If your product uses Gemma 4 for inference, Commet can track token consumption and charge your customers automatically based on the margin you configure.
How it works
- You configure a feature with Margin AI enabled in your plan.
- You set a margin percentage on top of Gemma 4's base cost.
- Your app reports token usage through the SDK.
- Commet calculates the charge using the AI model catalog pricing and your margin, then bills the customer.
You never need to hardcode per-token prices. Commet looks up the model's pricing from the catalog and applies your margin automatically.
Gemma 4 pricing
| Token type | Cost per million tokens |
|---|---|
| Input | $0.15 |
| Output | $0.30 |
| Cache read | $0.04 |
These are the base costs from the AI model catalog. Your customer pays the base cost plus your configured margin.

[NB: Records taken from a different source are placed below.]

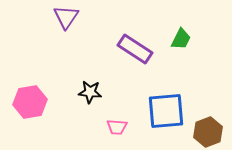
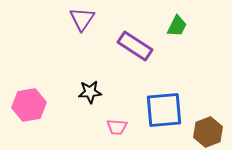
purple triangle: moved 16 px right, 2 px down
green trapezoid: moved 4 px left, 13 px up
purple rectangle: moved 3 px up
black star: rotated 10 degrees counterclockwise
pink hexagon: moved 1 px left, 3 px down
blue square: moved 2 px left, 1 px up
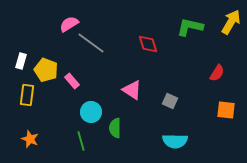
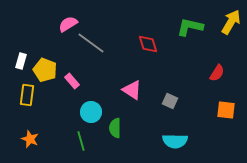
pink semicircle: moved 1 px left
yellow pentagon: moved 1 px left
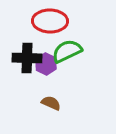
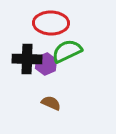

Track Gemma 4 usage with the SDK
Report token usage after each inference call:
import { Commet } from "@commet/node";
const commet = new Commet({
apiKey: process.env.COMMET_API_KEY!,
environment: "production",
});
await commet.usage.track({
externalId: "org_123",
feature: "ai_generation",
model: "google/gemma-4-31b",
inputTokens: 1200,
outputTokens: 450,
cacheReadTokens: 800,
});Commet resolves the model identifier to the correct per-token rates and calculates the charge including your margin.
Automatic tracking with @commet/ai-sdk
If you use the Vercel AI SDK, @commet/ai-sdk reports tokens automatically after every generateText or streamText call:
import { google } from "@ai-sdk/google";
import { generateText } from "ai";
import { Commet } from "@commet/node";
import { tracked } from "@commet/ai-sdk";
const commet = new Commet({
apiKey: process.env.COMMET_API_KEY!,
environment: "production",
});
const result = await generateText({
model: tracked(google("gemma-4-31b"), {
commet,
feature: "ai_generation",
customerId: "org_123",
}),
prompt: "Explain quantum computing",
});No manual token counting required.
Configuring your margin
In the Commet dashboard, navigate to your plan's feature configuration and enable Margin AI. Set a margin in basis points — for example, 3000 basis points means your customer pays 130% of the base token cost (base + 30% margin).
The margin applies uniformly to input, output, and cache read tokens. Commet calculates the final per-token rate and uses it for all billing.
How your customers pay
Your customer loads a dollar balance into their account. Every Gemma 4 call deducts the computed cost — base token price plus your margin — in real time. No invoices at the end of the month, no usage surprises. They see exactly what they spend as they spend it, and they top up when the balance runs low.